TASK BRIEF:
Print these entries again exactly, starting with the line that contains "#How to open Atom" and going on through the line that contains "Here are some", and omit the pictures from what you print.
GIVEN RECORDS: Begin
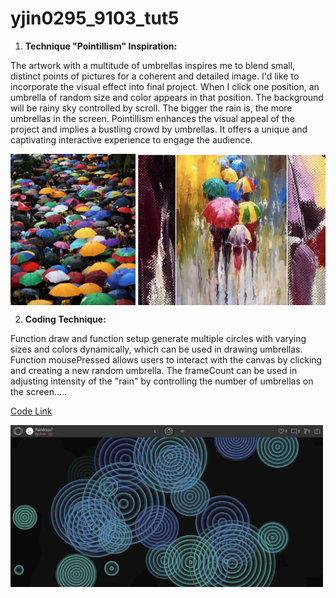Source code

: # yjin0295_9103_tut5

1. **Technique "Pointillism" Inspiration:**

The artwork with a multitude of umbrellas inspires me to blend small, distinct points of pictures for a coherent and detailed image. I'd like to incorporate the visual effect into final project. When I click one position, an umbrella of random size and color appears in that position. The background will be rainy sky controlled by scroll. The bigger the rain is, the more umbrellas in the screen. Pointillism enhances the visual appeal of the project and implies a bustling crowd by umbrellas. It offers a unique and captivating interactive experience to engage the audience. 

<div style="display: flex; justify-content: space-between;width: 100%;">
     <img src="/assets/umbrella1.jpeg" alt="The umbrellas are beautiful!" title="umbrella" width="200">
    <img src="/assets/umbrella3.jpg" alt="The umbrellas are beautiful!" title="umbrella" width="300">
</div>


2. **Coding Technique:**

Function draw and function setup generate multiple circles with varying sizes and colors dynamically, which can be used in drawing umbrellas. Function mousePressed allows users to interact with the canvas by clicking and creating a new random umbrella. The frameCount can be used in adjusting intensity of the "rain" by controlling the number of umbrellas on the screen.....

[Code Link](https://openprocessing.org/sketch/1994580)

 <img src="/assets/rain.png" alt="Rains!" title="rain" width="500">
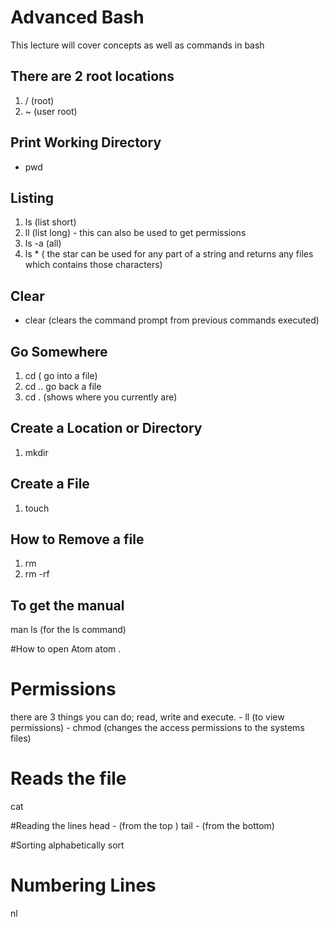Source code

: # Advanced Bash

This lecture will cover concepts as well as commands in bash

## There are 2 root locations
1. / (root)
2. ~ (user root)

## Print Working Directory
- pwd

## Listing

1. ls (list short)
2. ll (list long) - this can also be used to get permissions
3. ls -a (all)
4. ls * ( the star can be used for any part of a string and returns any files which contains those characters)

## Clear
- clear (clears the command prompt from previous commands executed)

## Go Somewhere
1. cd ( go into a file)
2. cd .. go back a file
3. cd . (shows where you currently are)

## Create a Location or Directory
1. mkdir

## Create a File
1. touch

## How to Remove a file
1. rm
2. rm -rf

## To get the manual
man ls (for the ls command)

#How to open Atom
atom .

# Permissions
 there are 3 things you can do; read, write and execute.
    - ll (to view permissions)
    - chmod (changes the access permissions to the systems files)


# Reads the file
cat

#Reading the lines
head - <number of lines> (from the top )
tail - <number of lines> (from the bottom)

#Sorting alphabetically
sort

# Numbering Lines
nl <file name>

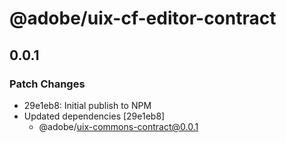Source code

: # @adobe/uix-cf-editor-contract

## 0.0.1

### Patch Changes

- 29e1eb8: Initial publish to NPM
- Updated dependencies [29e1eb8]
  - @adobe/uix-commons-contract@0.0.1
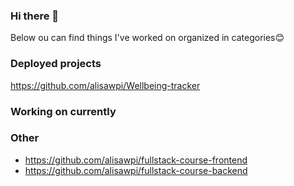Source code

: ### Hi there 👋

Below ou can find things I've worked on organized in categories😊

### Deployed projects
https://github.com/alisawpi/Wellbeing-tracker

### Working on currently

### Other
- https://github.com/alisawpi/fullstack-course-frontend
- https://github.com/alisawpi/fullstack-course-backend

<!--
**alisawpi/alisawpi** is a ✨ _special_ ✨ repository because its `README.md` (this file) appears on your GitHub profile.

Here are some ideas to get you started:

- 🔭 I’m currently working on ...
- 🌱 I’m currently learning ...
- 👯 I’m looking to collaborate on ...
- 🤔 I’m looking for help with ...
- 💬 Ask me about ...
- 📫 How to reach me: ...
- 😄 Pronouns: ...
- ⚡ Fun fact: ...
-->
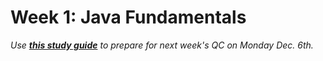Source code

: # Week 1: Java Fundamentals
*Use [**this study guide**](https://github.com/211129-Enterprise/demos/blob/main/1-core-java/qc-questions.md) to prepare for next week's QC on Monday Dec. 6th.*
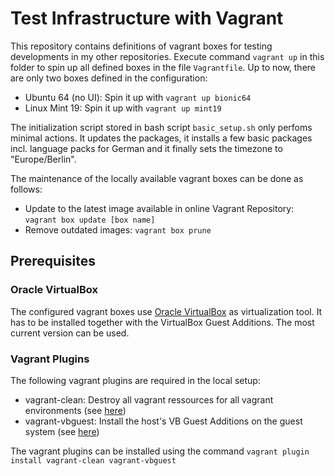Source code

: # Test Infrastructure with Vagrant

This repository contains definitions of vagrant boxes for testing developments in my other repositories. Execute command `vagrant up` in this folder to spin up all defined boxes in the file `Vagrantfile`. Up to now, there are only two boxes defined in the configuration:

- Ubuntu 64 (no UI): Spin it up with `vagrant up bionic64`
- Linux Mint 19: Spin it up with `vagrant up mint19`

The initialization script stored in bash script `basic_setup.sh` only perfoms minimal actions. It updates the packages, it installs a few basic packages incl. language packs for German and it finally sets the timezone to "Europe/Berlin".

The maintenance of the locally available vagrant boxes can be done as follows:

- Update to the latest image available in online Vagrant Repository: `vagrant box update [box name]`
- Remove outdated images: `vagrant box prune`

## Prerequisites

### Oracle VirtualBox

The configured vagrant boxes use [Oracle VirtualBox](http://virtualbox.org) as virtualization tool. It has to be installed together with the VirtualBox Guest Additions. The most current version can be used.

### Vagrant Plugins
The following vagrant plugins are required in the local setup:

- vagrant-clean: Destroy all vagrant ressources for all vagrant environments (see [here](https://github.com/mspaulding06/vagrant-clean))
- vagrant-vbguest: Install the host's VB Guest Additions on the guest system (see [here](https://github.com/dotless-de/vagrant-vbguest))

The vagrant plugins can be installed using the command `vagrant plugin install vagrant-clean vagrant-vbguest`
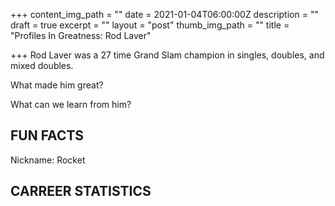+++
content_img_path = ""
date = 2021-01-04T06:00:00Z
description = ""
draft = true
excerpt = ""
layout = "post"
thumb_img_path = ""
title = "Profiles In Greatness: Rod Laver"

+++
Rod Laver was a 27 time Grand Slam champion in singles, doubles, and mixed doubles.

What made him great?

What can we learn from him?

## FUN FACTS

Nickname: Rocket

## CARREER STATISTICS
GIVEN RECORDS: End
TASK RESPONSE:
#How to open Atom
atom .

# Permissions
 there are 3 things you can do; read, write and execute.
    - ll (to view permissions)
    - chmod (changes the access permissions to the systems files)


# Reads the file
cat

#Reading the lines
head - <number of lines> (from the top )
tail - <number of lines> (from the bottom)

#Sorting alphabetically
sort

# Numbering Lines
nl <file name>

Source code

: # @adobe/uix-cf-editor-contract

## 0.0.1

### Patch Changes

- 29e1eb8: Initial publish to NPM
- Updated dependencies [29e1eb8]
  - @adobe/uix-commons-contract@0.0.1
Source code

: ### Hi there 👋

Below ou can find things I've worked on organized in categories😊

### Deployed projects
https://github.com/alisawpi/Wellbeing-tracker

### Working on currently

### Other
- https://github.com/alisawpi/fullstack-course-frontend
- https://github.com/alisawpi/fullstack-course-backend

<!--
**alisawpi/alisawpi** is a ✨ _special_ ✨ repository because its `README.md` (this file) appears on your GitHub profile.

Here are some ideas to get you started:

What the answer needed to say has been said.